• Job item
Copy word for word the lines from the start of the records through the line that contains "Hígado graso: seis bebidas que pueden", both included.

━━━ Data for processing ━━━

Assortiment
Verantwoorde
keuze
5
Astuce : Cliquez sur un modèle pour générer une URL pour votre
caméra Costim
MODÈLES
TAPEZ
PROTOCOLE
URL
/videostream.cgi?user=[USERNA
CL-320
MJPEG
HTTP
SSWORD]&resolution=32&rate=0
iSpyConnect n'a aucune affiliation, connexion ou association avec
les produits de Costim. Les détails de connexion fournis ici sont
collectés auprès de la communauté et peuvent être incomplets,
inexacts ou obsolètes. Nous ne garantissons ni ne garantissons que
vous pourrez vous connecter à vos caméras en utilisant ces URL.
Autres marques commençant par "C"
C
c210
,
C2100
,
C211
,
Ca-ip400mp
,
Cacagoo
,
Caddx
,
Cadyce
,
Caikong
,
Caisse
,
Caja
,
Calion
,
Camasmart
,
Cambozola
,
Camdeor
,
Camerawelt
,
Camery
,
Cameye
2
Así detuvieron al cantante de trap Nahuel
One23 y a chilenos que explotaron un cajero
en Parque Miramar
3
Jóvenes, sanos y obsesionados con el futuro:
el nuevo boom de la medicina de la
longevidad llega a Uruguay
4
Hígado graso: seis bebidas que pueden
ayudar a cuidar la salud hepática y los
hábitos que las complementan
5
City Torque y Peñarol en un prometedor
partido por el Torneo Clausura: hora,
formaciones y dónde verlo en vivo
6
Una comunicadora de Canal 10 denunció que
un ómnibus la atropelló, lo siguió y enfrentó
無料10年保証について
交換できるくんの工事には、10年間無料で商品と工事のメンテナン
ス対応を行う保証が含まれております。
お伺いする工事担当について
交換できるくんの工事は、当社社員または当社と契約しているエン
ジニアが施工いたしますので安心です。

━━━

• Written solution
Assortiment
Verantwoorde
keuze
5
Astuce : Cliquez sur un modèle pour générer une URL pour votre
caméra Costim
MODÈLES
TAPEZ
PROTOCOLE
URL
/videostream.cgi?user=[USERNA
CL-320
MJPEG
HTTP
SSWORD]&resolution=32&rate=0
iSpyConnect n'a aucune affiliation, connexion ou association avec
les produits de Costim. Les détails de connexion fournis ici sont
collectés auprès de la communauté et peuvent être incomplets,
inexacts ou obsolètes. Nous ne garantissons ni ne garantissons que
vous pourrez vous connecter à vos caméras en utilisant ces URL.
Autres marques commençant par "C"
C
c210
,
C2100
,
C211
,
Ca-ip400mp
,
Cacagoo
,
Caddx
,
Cadyce
,
Caikong
,
Caisse
,
Caja
,
Calion
,
Camasmart
,
Cambozola
,
Camdeor
,
Camerawelt
,
Camery
,
Cameye
2
Así detuvieron al cantante de trap Nahuel
One23 y a chilenos que explotaron un cajero
en Parque Miramar
3
Jóvenes, sanos y obsesionados con el futuro:
el nuevo boom de la medicina de la
longevidad llega a Uruguay
4
Hígado graso: seis bebidas que pueden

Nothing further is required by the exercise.